- _Problem to work on_
Starting at the line with "1. En la pestaña" and going on through the line with "1. Abra el explorador", reproduce each line in the records below exactly and nothing more.

======== Source information

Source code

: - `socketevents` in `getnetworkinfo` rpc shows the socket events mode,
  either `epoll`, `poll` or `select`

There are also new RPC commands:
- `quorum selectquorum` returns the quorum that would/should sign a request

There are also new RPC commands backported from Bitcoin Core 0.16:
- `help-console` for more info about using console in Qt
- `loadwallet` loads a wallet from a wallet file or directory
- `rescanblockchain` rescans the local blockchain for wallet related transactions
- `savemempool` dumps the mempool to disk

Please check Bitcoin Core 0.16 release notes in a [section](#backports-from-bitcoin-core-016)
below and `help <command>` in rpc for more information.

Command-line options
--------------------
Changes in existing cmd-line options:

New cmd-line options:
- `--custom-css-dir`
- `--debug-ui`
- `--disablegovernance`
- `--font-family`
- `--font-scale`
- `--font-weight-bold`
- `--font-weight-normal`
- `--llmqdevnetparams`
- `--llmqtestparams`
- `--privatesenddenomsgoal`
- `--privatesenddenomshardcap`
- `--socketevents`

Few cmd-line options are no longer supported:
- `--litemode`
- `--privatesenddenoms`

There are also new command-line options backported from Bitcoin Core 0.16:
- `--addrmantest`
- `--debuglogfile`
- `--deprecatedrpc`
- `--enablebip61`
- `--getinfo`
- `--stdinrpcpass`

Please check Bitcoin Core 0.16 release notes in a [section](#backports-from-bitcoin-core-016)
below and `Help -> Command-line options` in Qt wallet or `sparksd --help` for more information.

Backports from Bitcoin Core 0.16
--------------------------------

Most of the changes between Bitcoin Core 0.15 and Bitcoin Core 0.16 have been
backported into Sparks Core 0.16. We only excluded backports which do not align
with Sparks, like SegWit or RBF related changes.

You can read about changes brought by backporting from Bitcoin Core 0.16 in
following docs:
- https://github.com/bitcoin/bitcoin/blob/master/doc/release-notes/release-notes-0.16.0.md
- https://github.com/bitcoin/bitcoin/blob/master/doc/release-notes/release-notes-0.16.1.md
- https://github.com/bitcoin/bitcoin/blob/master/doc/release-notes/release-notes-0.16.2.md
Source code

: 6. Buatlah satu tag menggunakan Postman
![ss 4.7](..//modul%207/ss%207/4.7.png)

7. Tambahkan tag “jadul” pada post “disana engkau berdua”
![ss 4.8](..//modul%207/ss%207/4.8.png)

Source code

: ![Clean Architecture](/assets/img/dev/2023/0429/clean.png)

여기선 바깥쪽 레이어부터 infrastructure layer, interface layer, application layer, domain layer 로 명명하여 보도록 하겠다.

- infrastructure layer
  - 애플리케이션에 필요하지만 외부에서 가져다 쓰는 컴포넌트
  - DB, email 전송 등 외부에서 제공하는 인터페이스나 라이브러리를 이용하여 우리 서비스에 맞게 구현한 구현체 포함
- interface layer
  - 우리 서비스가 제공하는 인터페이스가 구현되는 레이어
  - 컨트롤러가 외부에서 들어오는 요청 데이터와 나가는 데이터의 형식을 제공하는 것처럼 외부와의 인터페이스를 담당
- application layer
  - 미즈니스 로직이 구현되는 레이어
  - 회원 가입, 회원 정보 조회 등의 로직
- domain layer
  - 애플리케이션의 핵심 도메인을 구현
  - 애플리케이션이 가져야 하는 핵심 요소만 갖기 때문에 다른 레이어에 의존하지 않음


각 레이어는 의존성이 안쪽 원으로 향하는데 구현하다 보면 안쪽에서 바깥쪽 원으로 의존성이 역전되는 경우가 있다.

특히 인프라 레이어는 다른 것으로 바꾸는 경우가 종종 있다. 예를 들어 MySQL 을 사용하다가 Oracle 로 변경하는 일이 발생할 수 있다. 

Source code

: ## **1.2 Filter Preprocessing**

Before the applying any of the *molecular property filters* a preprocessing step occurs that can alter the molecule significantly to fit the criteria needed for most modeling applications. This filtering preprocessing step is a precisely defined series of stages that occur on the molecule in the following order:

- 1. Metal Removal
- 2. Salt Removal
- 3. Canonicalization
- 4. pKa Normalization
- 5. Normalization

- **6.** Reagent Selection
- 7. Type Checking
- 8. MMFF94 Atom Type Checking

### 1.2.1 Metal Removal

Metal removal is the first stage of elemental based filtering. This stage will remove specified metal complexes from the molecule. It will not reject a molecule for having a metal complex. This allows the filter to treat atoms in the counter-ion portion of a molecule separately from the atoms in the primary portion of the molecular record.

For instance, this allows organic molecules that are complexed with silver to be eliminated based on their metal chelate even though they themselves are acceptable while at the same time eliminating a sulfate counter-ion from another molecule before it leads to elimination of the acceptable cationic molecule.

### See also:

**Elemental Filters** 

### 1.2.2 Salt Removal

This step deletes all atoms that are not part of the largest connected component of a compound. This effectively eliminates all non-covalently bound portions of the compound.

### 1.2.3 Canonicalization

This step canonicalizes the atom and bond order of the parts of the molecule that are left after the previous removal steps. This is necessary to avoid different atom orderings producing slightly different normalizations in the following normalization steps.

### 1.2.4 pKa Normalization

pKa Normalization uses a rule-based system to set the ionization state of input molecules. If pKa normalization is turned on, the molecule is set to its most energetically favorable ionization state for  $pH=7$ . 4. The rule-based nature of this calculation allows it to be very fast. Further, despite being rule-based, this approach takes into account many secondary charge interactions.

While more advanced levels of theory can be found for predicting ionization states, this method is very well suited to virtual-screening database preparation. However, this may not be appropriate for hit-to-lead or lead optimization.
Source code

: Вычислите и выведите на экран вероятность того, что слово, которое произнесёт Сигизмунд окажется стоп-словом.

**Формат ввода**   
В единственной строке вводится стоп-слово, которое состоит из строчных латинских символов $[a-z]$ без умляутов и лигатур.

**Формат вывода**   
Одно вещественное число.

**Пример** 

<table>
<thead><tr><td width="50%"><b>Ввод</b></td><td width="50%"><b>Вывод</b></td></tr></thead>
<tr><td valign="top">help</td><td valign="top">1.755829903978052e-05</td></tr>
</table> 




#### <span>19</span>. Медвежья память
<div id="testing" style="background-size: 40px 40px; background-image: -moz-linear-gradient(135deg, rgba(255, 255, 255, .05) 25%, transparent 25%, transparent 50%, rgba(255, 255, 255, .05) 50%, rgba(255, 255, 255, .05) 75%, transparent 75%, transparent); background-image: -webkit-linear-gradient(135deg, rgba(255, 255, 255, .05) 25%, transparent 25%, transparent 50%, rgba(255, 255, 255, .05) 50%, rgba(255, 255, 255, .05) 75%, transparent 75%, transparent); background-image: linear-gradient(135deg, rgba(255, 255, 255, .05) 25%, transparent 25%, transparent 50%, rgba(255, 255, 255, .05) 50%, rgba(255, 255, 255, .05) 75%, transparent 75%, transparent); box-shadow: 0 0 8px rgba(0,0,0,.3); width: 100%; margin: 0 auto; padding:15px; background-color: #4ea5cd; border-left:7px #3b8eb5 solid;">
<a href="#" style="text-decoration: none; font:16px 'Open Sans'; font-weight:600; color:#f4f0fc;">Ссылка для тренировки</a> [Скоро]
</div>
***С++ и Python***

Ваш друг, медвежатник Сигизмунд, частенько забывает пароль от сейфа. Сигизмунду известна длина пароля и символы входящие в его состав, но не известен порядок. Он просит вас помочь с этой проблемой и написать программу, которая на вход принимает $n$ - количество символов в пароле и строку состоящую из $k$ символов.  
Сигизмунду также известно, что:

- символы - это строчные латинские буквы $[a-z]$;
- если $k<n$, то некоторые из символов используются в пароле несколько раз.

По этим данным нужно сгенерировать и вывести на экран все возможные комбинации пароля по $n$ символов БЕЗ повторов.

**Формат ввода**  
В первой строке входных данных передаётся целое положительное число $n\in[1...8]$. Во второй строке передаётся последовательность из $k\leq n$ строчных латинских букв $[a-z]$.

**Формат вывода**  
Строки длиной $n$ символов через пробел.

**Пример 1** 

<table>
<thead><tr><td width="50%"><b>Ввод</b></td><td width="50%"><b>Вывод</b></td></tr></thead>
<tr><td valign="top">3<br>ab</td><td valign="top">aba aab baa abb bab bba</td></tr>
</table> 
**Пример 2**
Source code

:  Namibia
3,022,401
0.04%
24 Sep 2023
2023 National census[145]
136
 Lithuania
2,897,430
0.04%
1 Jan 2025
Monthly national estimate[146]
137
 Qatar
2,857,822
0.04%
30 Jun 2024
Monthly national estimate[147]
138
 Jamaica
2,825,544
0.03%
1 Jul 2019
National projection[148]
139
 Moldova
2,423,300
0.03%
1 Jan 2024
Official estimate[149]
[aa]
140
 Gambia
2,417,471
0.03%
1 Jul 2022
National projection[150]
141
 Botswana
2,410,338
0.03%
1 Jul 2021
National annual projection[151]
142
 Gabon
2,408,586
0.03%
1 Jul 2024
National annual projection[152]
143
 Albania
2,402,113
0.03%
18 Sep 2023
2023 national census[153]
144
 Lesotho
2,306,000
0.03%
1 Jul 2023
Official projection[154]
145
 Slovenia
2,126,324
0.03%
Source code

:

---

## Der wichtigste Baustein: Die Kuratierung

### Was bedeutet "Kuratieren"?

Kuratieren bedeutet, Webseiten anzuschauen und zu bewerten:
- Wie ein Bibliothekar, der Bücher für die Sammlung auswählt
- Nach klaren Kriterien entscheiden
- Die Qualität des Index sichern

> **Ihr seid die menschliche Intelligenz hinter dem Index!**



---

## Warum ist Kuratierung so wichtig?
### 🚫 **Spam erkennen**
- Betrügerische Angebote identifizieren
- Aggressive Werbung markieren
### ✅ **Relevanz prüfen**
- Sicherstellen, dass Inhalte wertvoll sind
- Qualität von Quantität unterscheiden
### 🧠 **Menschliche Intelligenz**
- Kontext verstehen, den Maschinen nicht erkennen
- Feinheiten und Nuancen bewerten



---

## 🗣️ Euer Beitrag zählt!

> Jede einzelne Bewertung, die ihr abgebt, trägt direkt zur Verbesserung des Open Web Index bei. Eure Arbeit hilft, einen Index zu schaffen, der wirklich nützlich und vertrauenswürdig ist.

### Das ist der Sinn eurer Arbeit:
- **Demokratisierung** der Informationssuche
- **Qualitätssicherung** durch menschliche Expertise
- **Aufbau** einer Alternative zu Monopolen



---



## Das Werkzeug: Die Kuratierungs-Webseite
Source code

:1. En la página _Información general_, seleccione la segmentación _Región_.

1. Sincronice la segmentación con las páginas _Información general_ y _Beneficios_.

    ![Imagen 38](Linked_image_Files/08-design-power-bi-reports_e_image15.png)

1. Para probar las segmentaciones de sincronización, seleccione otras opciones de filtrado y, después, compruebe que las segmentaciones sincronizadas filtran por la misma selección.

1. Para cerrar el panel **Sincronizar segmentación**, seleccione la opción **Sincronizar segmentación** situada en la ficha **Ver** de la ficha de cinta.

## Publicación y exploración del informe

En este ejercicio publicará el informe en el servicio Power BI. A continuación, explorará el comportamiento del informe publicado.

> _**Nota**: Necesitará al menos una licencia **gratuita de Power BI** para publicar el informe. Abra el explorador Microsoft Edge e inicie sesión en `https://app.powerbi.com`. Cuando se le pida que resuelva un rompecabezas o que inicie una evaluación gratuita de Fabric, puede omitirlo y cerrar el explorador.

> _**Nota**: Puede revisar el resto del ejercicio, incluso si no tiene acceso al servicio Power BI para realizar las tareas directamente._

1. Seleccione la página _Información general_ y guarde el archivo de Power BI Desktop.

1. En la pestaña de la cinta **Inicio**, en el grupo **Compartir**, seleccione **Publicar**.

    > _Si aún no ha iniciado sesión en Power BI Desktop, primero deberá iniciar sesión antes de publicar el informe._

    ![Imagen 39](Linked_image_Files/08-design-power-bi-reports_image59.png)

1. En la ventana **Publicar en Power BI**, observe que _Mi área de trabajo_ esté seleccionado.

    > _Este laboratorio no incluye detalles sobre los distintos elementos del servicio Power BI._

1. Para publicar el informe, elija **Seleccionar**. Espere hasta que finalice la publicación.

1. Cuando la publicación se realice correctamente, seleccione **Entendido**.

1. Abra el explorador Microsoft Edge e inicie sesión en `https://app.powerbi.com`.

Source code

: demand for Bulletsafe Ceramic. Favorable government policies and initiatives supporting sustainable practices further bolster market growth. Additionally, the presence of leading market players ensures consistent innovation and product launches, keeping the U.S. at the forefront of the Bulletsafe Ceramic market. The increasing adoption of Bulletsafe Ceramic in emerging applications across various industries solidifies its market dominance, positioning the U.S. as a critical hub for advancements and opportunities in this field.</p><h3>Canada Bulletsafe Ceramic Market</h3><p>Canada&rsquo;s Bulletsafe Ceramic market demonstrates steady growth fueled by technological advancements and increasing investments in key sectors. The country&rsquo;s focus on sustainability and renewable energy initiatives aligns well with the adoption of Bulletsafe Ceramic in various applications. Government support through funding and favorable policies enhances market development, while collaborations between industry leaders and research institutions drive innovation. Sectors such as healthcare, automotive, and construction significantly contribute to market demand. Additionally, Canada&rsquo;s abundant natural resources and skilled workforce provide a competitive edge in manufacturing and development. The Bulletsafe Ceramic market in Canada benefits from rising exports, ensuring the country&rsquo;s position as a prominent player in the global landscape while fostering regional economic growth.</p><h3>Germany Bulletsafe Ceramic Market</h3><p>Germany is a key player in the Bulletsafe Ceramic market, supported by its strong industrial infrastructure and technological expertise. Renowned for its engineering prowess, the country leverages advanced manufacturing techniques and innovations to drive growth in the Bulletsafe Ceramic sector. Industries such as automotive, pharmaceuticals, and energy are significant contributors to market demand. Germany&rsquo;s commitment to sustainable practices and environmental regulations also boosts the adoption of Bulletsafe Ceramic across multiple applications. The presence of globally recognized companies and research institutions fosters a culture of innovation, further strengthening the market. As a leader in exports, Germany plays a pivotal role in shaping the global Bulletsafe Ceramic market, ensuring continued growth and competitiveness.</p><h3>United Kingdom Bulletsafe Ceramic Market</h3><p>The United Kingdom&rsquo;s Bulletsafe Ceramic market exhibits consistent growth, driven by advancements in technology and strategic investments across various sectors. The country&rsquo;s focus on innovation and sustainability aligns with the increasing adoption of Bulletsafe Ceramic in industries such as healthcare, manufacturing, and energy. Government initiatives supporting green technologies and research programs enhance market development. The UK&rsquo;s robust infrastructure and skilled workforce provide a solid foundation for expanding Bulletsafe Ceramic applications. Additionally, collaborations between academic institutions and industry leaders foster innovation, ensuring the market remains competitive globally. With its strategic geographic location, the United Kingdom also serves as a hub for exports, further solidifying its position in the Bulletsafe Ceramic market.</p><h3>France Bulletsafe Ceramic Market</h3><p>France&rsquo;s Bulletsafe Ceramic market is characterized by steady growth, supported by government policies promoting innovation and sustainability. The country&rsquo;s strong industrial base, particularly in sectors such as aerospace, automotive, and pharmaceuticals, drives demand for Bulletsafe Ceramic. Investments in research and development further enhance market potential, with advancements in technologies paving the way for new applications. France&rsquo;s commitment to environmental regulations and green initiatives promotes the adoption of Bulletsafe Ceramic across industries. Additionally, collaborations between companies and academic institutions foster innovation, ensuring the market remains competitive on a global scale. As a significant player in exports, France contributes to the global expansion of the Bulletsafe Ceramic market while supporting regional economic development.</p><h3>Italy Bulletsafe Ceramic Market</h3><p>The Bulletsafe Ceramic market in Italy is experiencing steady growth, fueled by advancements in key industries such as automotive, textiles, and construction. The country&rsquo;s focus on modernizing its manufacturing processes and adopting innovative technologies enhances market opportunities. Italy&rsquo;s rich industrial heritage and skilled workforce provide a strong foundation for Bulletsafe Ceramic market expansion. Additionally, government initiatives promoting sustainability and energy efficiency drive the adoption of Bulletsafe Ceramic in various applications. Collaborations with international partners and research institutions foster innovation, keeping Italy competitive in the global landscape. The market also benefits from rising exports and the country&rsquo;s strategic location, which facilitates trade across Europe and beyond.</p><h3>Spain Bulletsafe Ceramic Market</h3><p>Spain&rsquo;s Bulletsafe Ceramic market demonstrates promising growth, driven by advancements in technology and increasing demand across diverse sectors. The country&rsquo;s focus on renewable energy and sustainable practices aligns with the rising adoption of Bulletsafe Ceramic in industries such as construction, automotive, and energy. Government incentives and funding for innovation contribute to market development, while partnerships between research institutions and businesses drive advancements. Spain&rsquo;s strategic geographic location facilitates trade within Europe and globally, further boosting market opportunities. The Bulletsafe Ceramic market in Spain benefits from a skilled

================

- _The answer_
1. En la pestaña de la cinta **Inicio**, en el grupo **Compartir**, seleccione **Publicar**.

    > _Si aún no ha iniciado sesión en Power BI Desktop, primero deberá iniciar sesión antes de publicar el informe._

    ![Imagen 39](Linked_image_Files/08-design-power-bi-reports_image59.png)

1. En la ventana **Publicar en Power BI**, observe que _Mi área de trabajo_ esté seleccionado.

    > _Este laboratorio no incluye detalles sobre los distintos elementos del servicio Power BI._

1. Para publicar el informe, elija **Seleccionar**. Espere hasta que finalice la publicación.

1. Cuando la publicación se realice correctamente, seleccione **Entendido**.

1. Abra el explorador Microsoft Edge e inicie sesión en `https://app.powerbi.com`.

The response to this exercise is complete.